Exercise details →
Reproduce the entries below verbatim, starting at the line containing "Which category has" and ending at the line containing "High Volume Days", with both of those lines included.

Record extracts →
--
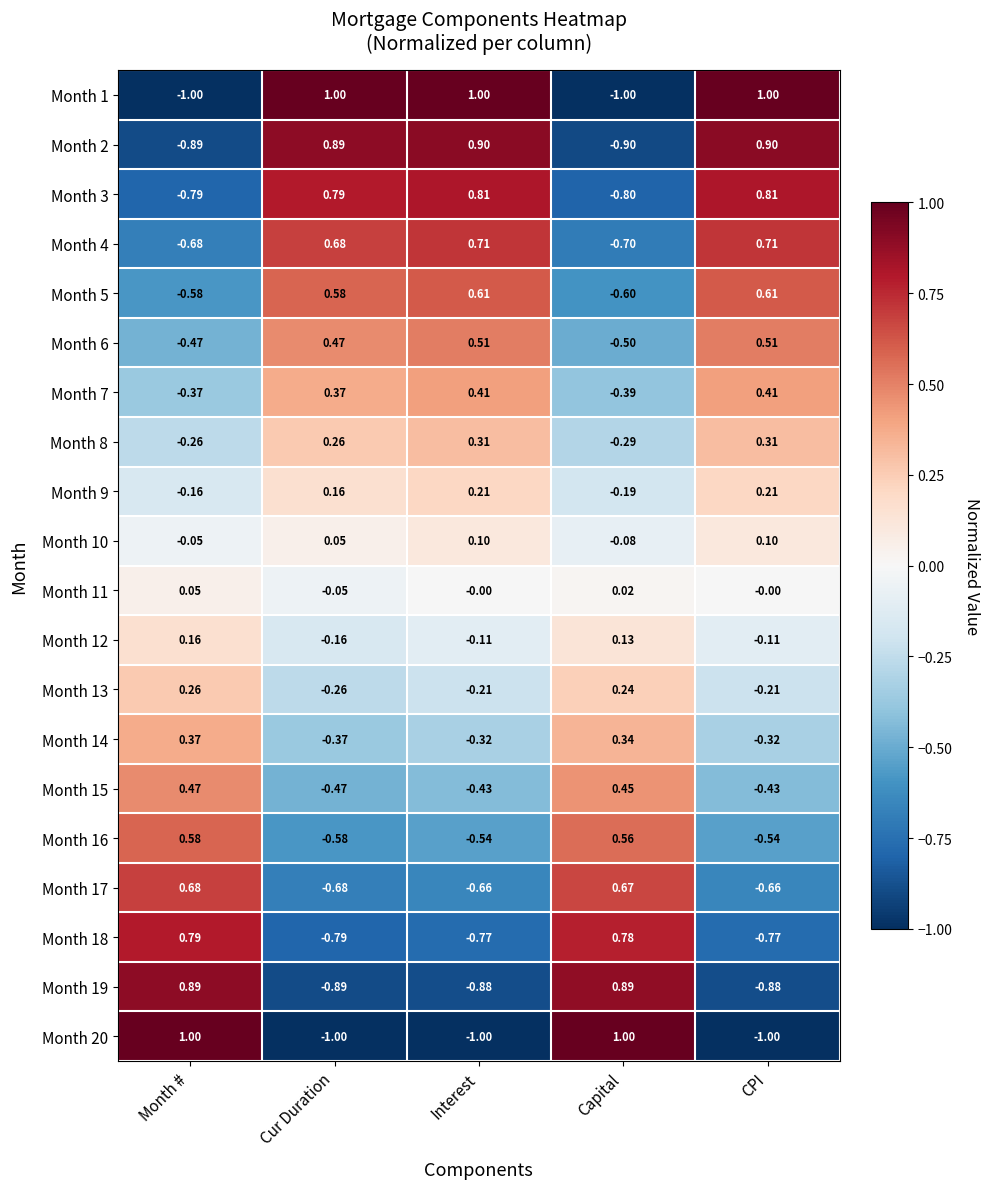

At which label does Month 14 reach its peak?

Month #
--
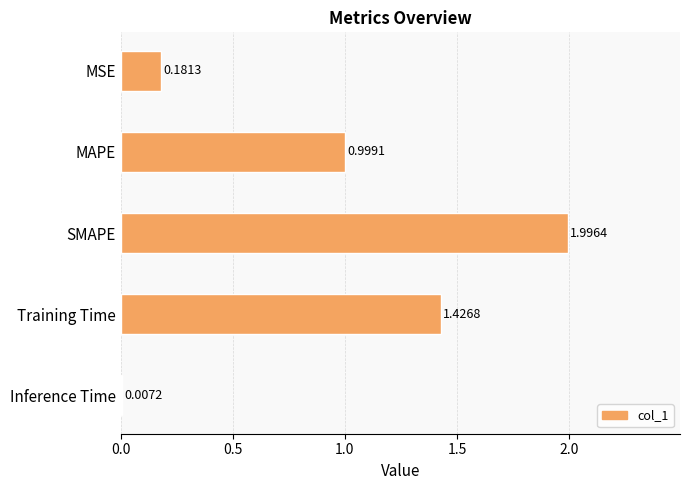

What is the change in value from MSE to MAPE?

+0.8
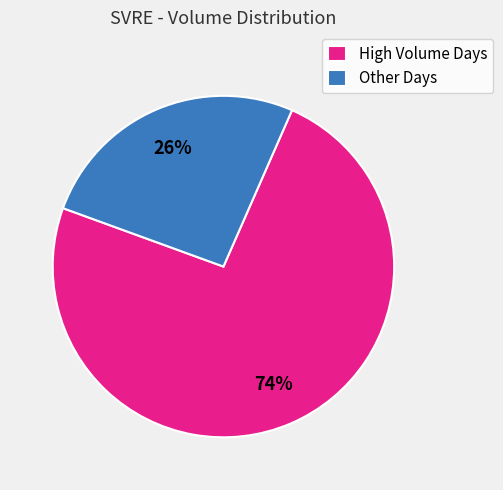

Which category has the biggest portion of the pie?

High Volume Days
--
Exercise output →
Which category has the biggest portion of the pie?

High Volume Days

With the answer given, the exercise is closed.